▶ Kaynak Metin:
_ _ _ _ _
"Polis şiddeti, keyfiyet, hukuksuzluk kanıksatılmışken, yaşananlar sıradanlaştırılmışken ses çıkartmaya gerek yoktu…."
İlk makalede Arjantin’deki askeri diktatörlük döneminde çocuklarını yitiren annelerin, Plazo De Mayo meydanında başlattıkları eylemleri, ülkemizde Cumartesi Annelerinin oturma eylemlerine neden olan olayları, amaçlarının ne olduğunu, Anayasa Mahkemesinin verdiği ihlal kararlarını, yargı kararlarını içselleştiremeyen, tanımayan siyasi iktidarın ve emrindeki kolluk kuvvetlerinin barışçıl toplanma haklarına nasıl müdahale ettiklerini, kolluğun yurttaşa karşı şiddetin her türlüsünü sergilediğini anlatmaya çalışmıştım.
Bugün ise Adana’da iki hafta üst üste yaşanan gözaltıları, polis şiddetini, insan hakları aktivistlerine yeterince sahip çıkılmamasını anlatmaya çalışacağım.
İnsan Hakları Derneği Adana Şubesi kamuoyuna yaptığı çağrısında, 953 haftadır mücadele eden, eşlerini, çocuklarını, yakınlarını gözaltılar da ya da faili meçhullerde yitirmiş insanların, bu insanlara ne olduğunu, ölü ya da diri olarak ortaya çıkarılmalarını, devletin sorumluluğunda olan bu insanları kaybeden, işkence yapan, öldüren kamu görevlilerinin saptanmasını, yargılanmalarını, cezalandırılmalarını talep eden Cumartesi Annelerinin anayasa ve uluslararası sözleşmeler ile güvence altına alınmış olan toplantı, gösteri ve yürüyüş haklarının Anayasa Mahkemesi kararlarına karşın ihlal edildiği, annelerin sahipsiz olmadığı, yanlarında olduğunu göstermek, seslerini duyurmak, dayanışmayı sergilemek amacıyla 5 Ağustos 2023 Cumartesi günü saat 12:00‘de basın açıklaması yapılacağını duyurmuştur. Ben de açıklamayı okudum, sosyal medyada da gördüm. 5 Ağustos sabahı İnönü Parkına gittiğimde yüzlerce çevik kuvvet görevlisinin hazır olduğunu, parkın çevresinde polis otobüslerinin, minibüslerin durduğunu gözlemledim.
_ _ _ _ _
▶ Gösterilen Veriler:
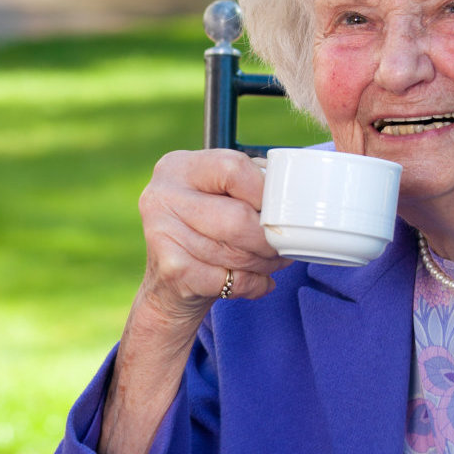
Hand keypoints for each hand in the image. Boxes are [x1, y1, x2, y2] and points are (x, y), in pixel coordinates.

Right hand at [133, 149, 285, 326]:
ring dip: (264, 263)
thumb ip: (248, 185)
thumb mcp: (217, 198)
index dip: (266, 192)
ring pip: (236, 251)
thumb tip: (292, 193)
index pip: (234, 168)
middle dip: (268, 238)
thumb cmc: (204, 233)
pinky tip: (255, 282)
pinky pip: (229, 279)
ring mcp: (161, 232)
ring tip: (271, 263)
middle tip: (282, 246)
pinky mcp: (171, 269)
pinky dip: (252, 284)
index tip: (280, 209)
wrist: (169, 287)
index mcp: (178, 167)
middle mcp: (162, 195)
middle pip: (238, 216)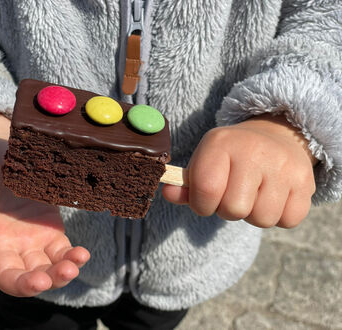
_ _ _ _ _
▶ Uyulacak Yönerge:
Yukarıdaki Cumartesi Anneleri yazısında "Bugün ise Adana’da" ifadesinden "çıkılmamasını anlatmaya çalışacağım." ifadesine kadar uzanan kısmı hiç değiştirmeden yazın.

▶ Yanıt Bölümü:
Bugün ise Adana’da iki hafta üst üste yaşanan gözaltıları, polis şiddetini, insan hakları aktivistlerine yeterince sahip çıkılmamasını anlatmaya çalışacağım.